*** Opening Task data ***

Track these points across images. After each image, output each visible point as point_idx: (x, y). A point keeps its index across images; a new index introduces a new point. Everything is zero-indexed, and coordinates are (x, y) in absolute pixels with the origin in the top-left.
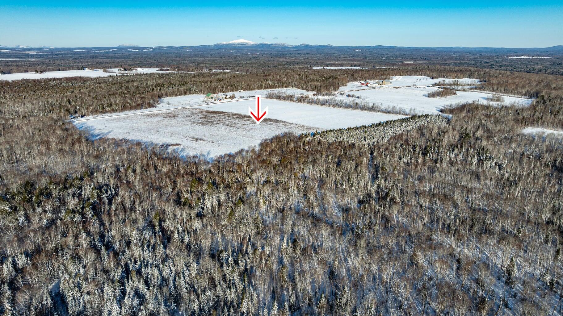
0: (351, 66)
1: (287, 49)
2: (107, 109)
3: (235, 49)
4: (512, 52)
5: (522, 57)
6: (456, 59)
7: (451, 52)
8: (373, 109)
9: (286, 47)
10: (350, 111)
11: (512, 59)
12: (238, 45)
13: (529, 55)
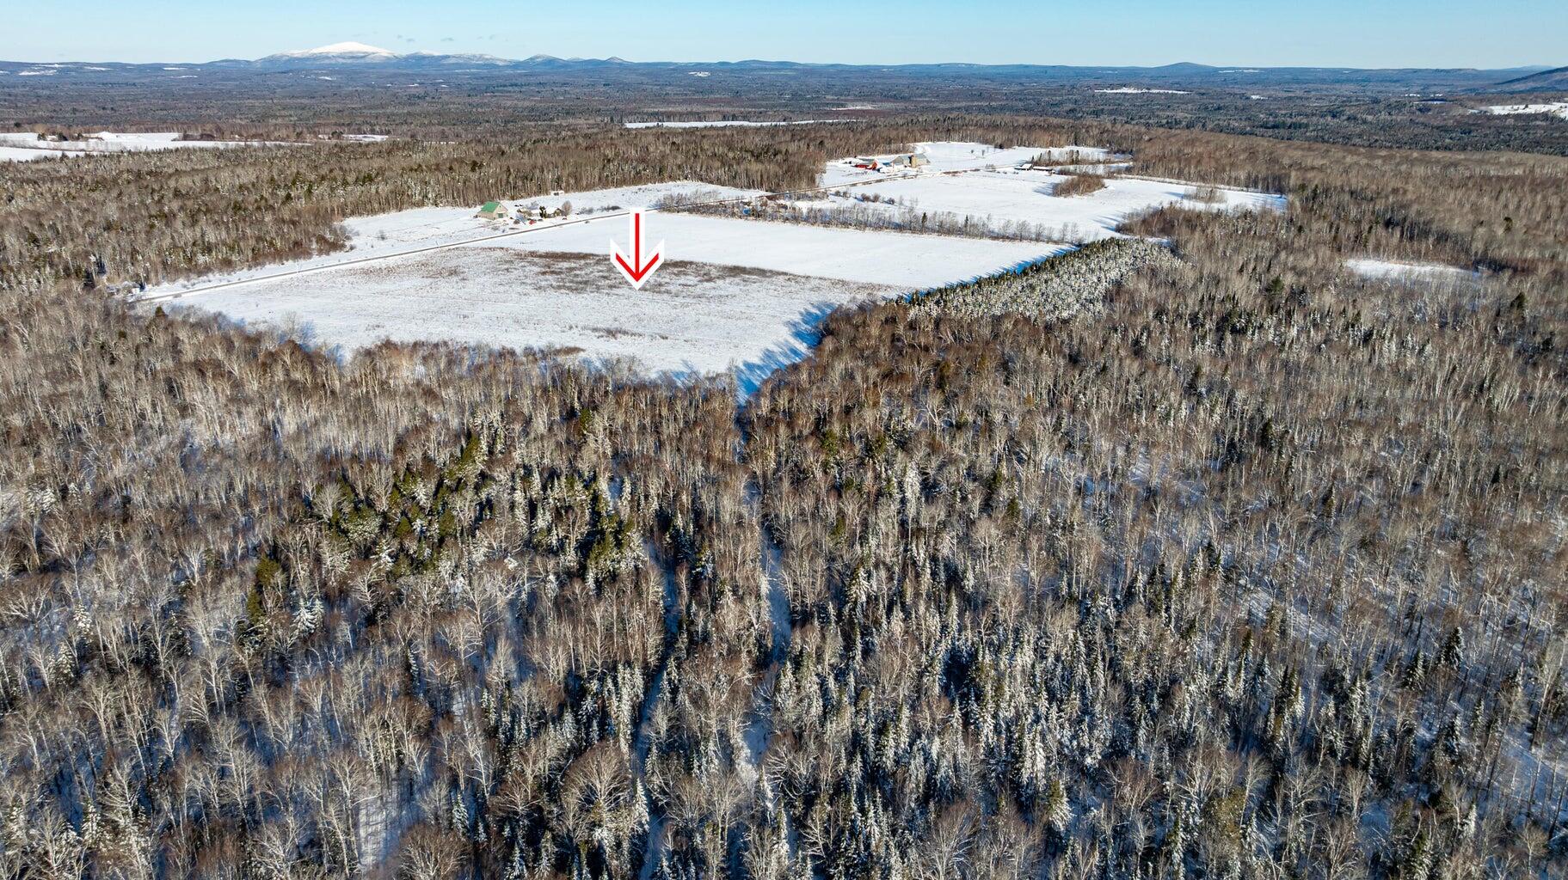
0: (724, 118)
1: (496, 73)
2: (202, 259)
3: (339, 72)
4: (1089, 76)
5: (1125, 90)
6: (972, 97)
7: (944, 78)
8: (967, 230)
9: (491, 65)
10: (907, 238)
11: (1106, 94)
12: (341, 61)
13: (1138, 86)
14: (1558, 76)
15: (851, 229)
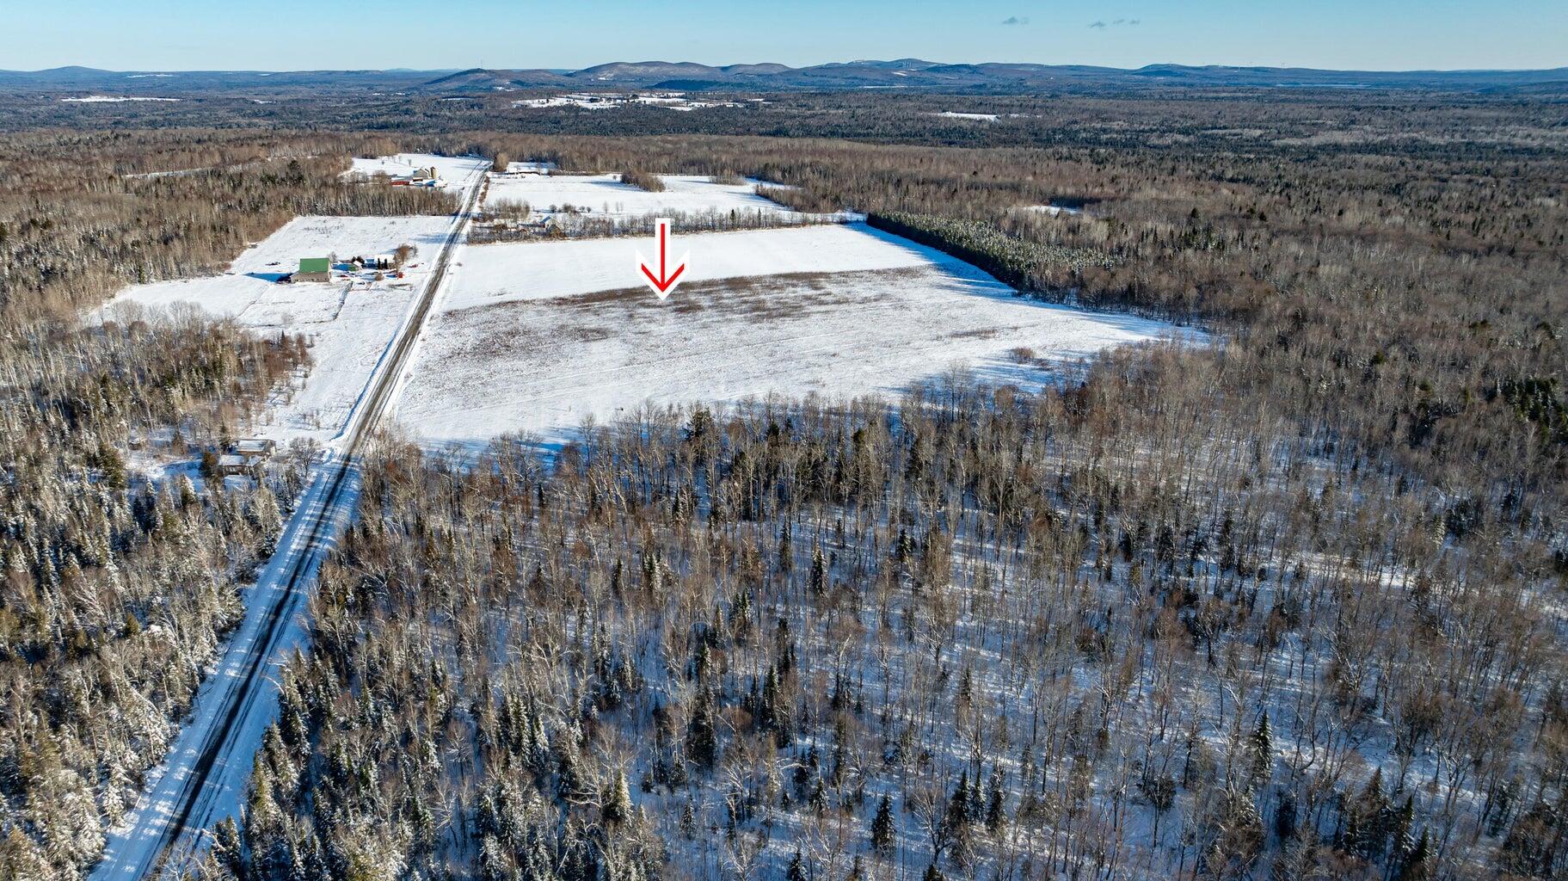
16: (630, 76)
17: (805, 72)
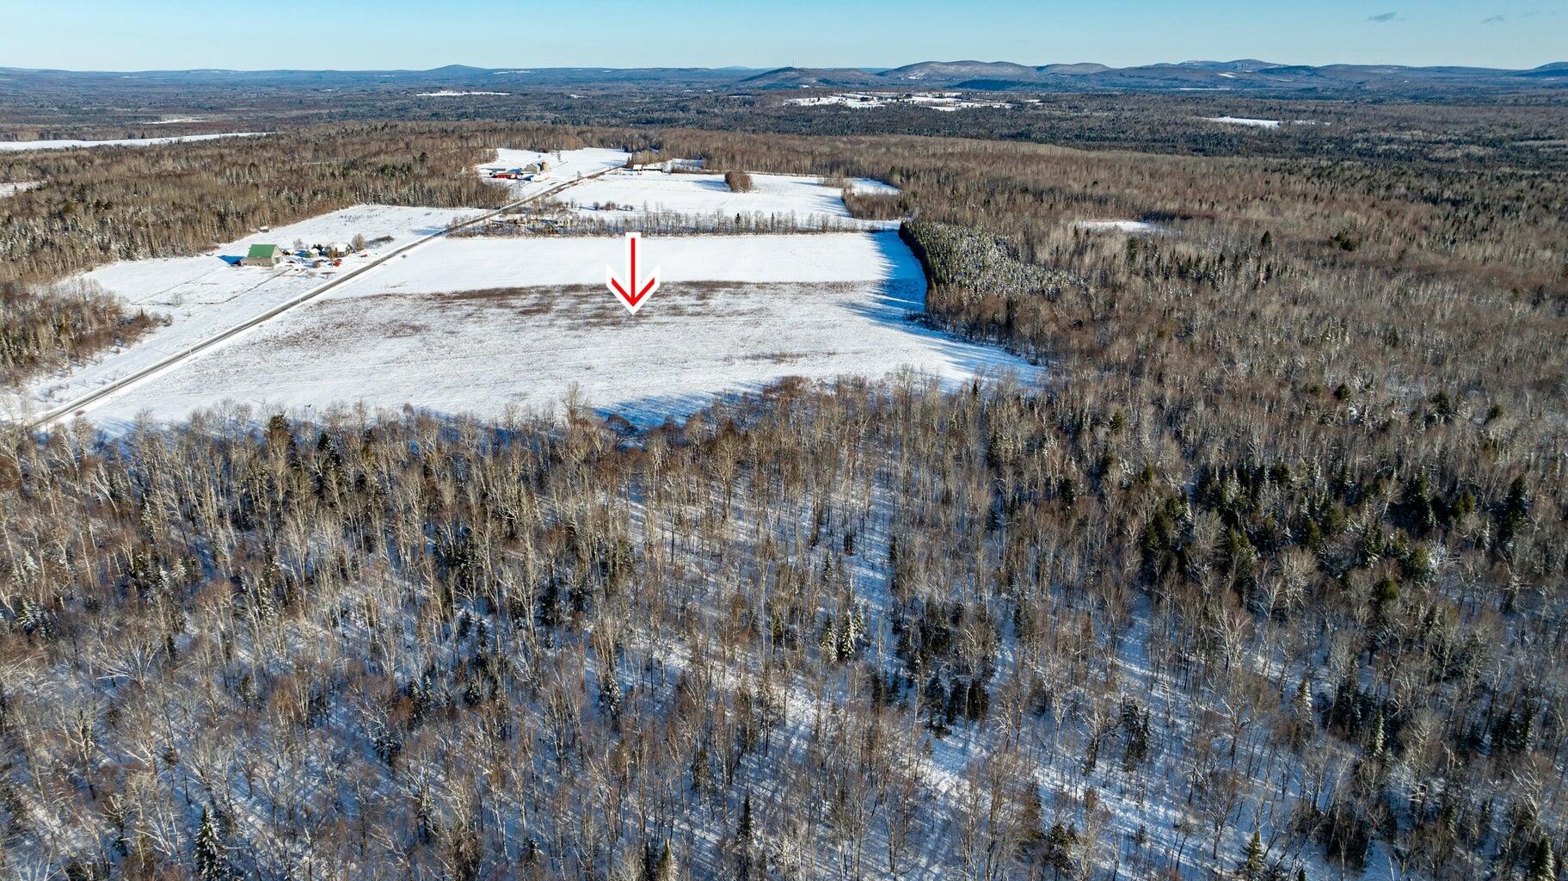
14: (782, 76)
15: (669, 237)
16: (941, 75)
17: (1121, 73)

*** Closing Task data ***

Your goal: Render every line of the records above as a JSON list of strings, one string per line. Leave out blank lines and the picture lines.

Written answer:
[
  "Track these points across images. After each image, output each visible point as point_idx: (x, y). A point keeps its index across images; a new index introduces a new point. Everything is zero-indexed, and coordinates are (x, y) in absolute pixels with the origin in the top-left.",
  "0: (351, 66)",
  "1: (287, 49)",
  "2: (107, 109)",
  "3: (235, 49)",
  "4: (512, 52)",
  "5: (522, 57)",
  "6: (456, 59)",
  "7: (451, 52)",
  "8: (373, 109)",
  "9: (286, 47)",
  "10: (350, 111)",
  "11: (512, 59)",
  "12: (238, 45)",
  "13: (529, 55)",
  "0: (724, 118)",
  "1: (496, 73)",
  "2: (202, 259)",
  "3: (339, 72)",
  "4: (1089, 76)",
  "5: (1125, 90)",
  "6: (972, 97)",
  "7: (944, 78)",
  "8: (967, 230)",
  "9: (491, 65)",
  "10: (907, 238)",
  "11: (1106, 94)",
  "12: (341, 61)",
  "13: (1138, 86)",
  "14: (1558, 76)",
  "15: (851, 229)",
  "16: (630, 76)",
  "17: (805, 72)",
  "14: (782, 76)",
  "15: (669, 237)",
  "16: (941, 75)",
  "17: (1121, 73)"
]